[Source data]
═══
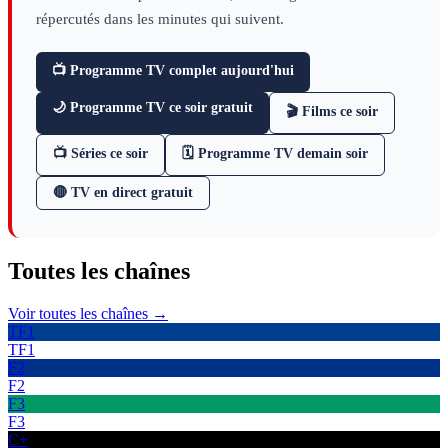
répercutés dans les minutes qui suivent.
📺 Programme TV complet aujourd'hui
🌙 Programme TV ce soir gratuit
🎬 Films ce soir
📺 Séries ce soir
🗓 Programme TV demain soir
🔴 TV en direct gratuit
Toutes les
chaînes
Voir toutes les chaînes →
TF1
TF1
F2
F2
F3
F3
C+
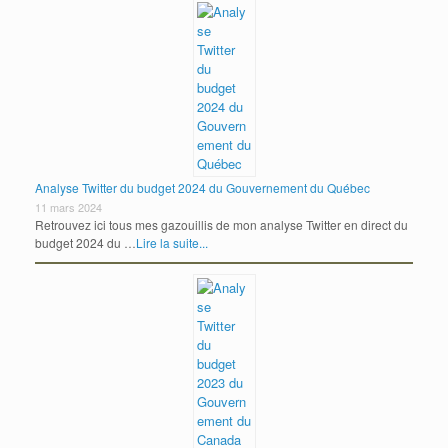
Analyse Twitter du budget 2024 du Gouvernement du Québec
11 mars 2024
Retrouvez ici tous mes gazouillis de mon analyse Twitter en direct du
budget 2024 du …
Lire la suite...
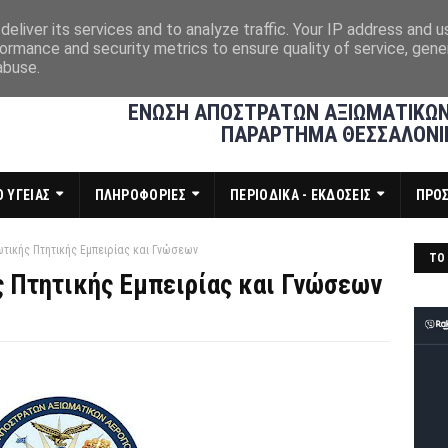
eliver its services and to analyze traffic. Your IP address and 
ormance and security metrics to ensure quality of service, gen
abuse.
ΕΝΩΣΗ ΑΠΟΣΤΡΑΤΩΝ ΑΞΙΩΜΑΤΙΚΩΝ
ΠΑΡΑΡΤΗΜΑ ΘΕΣΣΑΛΟΝΙ
 ΥΓΕΙΑΣ
ΠΛΗΡΟΦΟΡΙΕΣ
ΠΕΡΙΟΔΙΚΑ - ΕΚΔΟΣΕΙΣ
ΠΡΟ
τικής Πτητικής Εμπειρίας και Γνώσεων
ΤΟ 
 Πτητικής Εμπειρίας και Γνώσεων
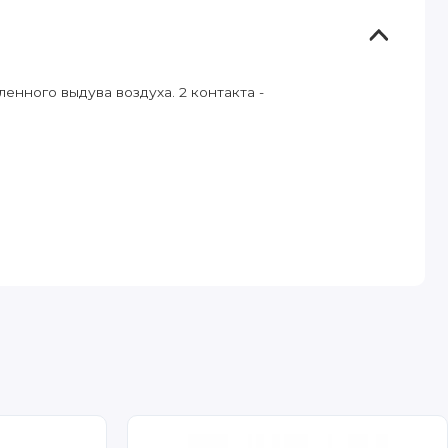
енного выдува воздуха. 2 контакта -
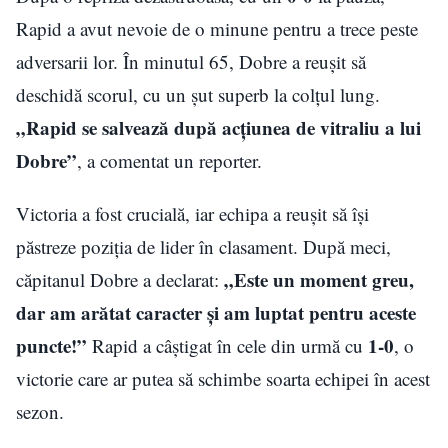
Rapid a avut nevoie de o minune pentru a trece peste
adversarii lor. În minutul 65, Dobre a reușit să
deschidă scorul, cu un șut superb la colțul lung.
„Rapid se salvează după acțiunea de vitraliu a lui
Dobre”
, a comentat un reporter.
Victoria a fost crucială, iar echipa a reușit să își
păstreze poziția de lider în clasament. După meci,
„Este un moment greu,
căpitanul Dobre a declarat:
dar am arătat caracter și am luptat pentru aceste
puncte!”
1-0
Rapid a câștigat în cele din urmă cu
, o
victorie care ar putea să schimbe soarta echipei în acest
sezon.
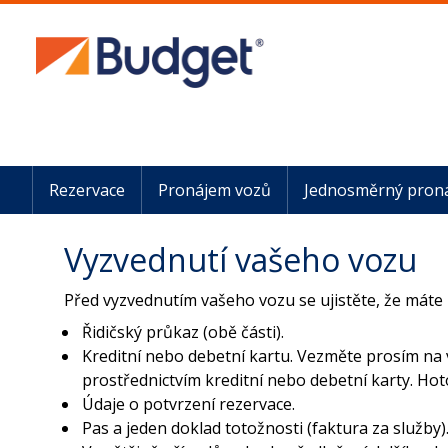
Rezervace
Pronájem vozů
Jednosměrný pron
Vyzvednutí vašeho vozu
Před vyzvednutím vašeho vozu se ujistěte, že máte
Řidičský průkaz (obě části).
Kreditní nebo debetní kartu. Vezměte prosím na 
prostřednictvím kreditní nebo debetní karty. Hoto
Údaje o potvrzení rezervace.
Pas a jeden doklad totožnosti (faktura za služby)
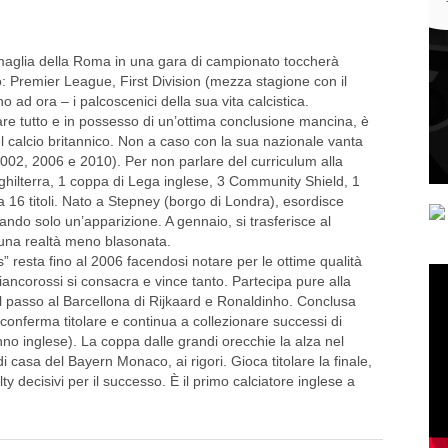
aglia della Roma in una gara di campionato toccherà
: Premier League, First Division (mezza stagione con il
o ad ora – i palcoscenici della sua vita calcistica.
are tutto e in possesso di un’ottima conclusione mancina, è
 del calcio britannico. Non a caso con la sua nazionale vanta
2002, 2006 e 2010). Per non parlare del curriculum alla
Inghilterra, 1 coppa di Lega inglese, 3 Community Shield, 1
16 titoli. Nato a Stepney (borgo di Londra), esordisce
ndo solo un’apparizione. A gennaio, si trasferisce al
n una realtà meno blasonata.
 resta fino al 2006 facendosi notare per le ottime qualità
biancorossi si consacra e vince tanto. Partecipa pure alla
 passo al Barcellona di Rijkaard e Ronaldinho. Conclusa
 conferma titolare e continua a collezionare successi di
no inglese). La coppa dalle grandi orecchie la alza nel
i casa del Bayern Monaco, ai rigori. Gioca titolare la finale,
 decisivi per il successo. È il primo calciatore inglese a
═══
● About this exercise
In the stretch from the start of the source data through the line containing "енного выдува воздуха.", replace "chaînes" with "canaux" and give those lines again with nothing else changed. Leave out the pictures.

● Solution
répercutés dans les minutes qui suivent.
📺 Programme TV complet aujourd'hui
🌙 Programme TV ce soir gratuit
🎬 Films ce soir
📺 Séries ce soir
🗓 Programme TV demain soir
🔴 TV en direct gratuit
Toutes les
canaux
Voir toutes les canaux →
TF1
TF1
F2
F2
F3
F3
C+
Analyse Twitter du budget 2024 du Gouvernement du Québec
11 mars 2024
Retrouvez ici tous mes gazouillis de mon analyse Twitter en direct du
budget 2024 du …
Lire la suite...
eliver its services and to analyze traffic. Your IP address and 
ormance and security metrics to ensure quality of service, gen
abuse.
ΕΝΩΣΗ ΑΠΟΣΤΡΑΤΩΝ ΑΞΙΩΜΑΤΙΚΩΝ
ΠΑΡΑΡΤΗΜΑ ΘΕΣΣΑΛΟΝΙ
 ΥΓΕΙΑΣ
ΠΛΗΡΟΦΟΡΙΕΣ
ΠΕΡΙΟΔΙΚΑ - ΕΚΔΟΣΕΙΣ
ΠΡΟ
τικής Πτητικής Εμπειρίας και Γνώσεων
ΤΟ 
 Πτητικής Εμπειρίας και Γνώσεων
енного выдува воздуха. 2 контакта -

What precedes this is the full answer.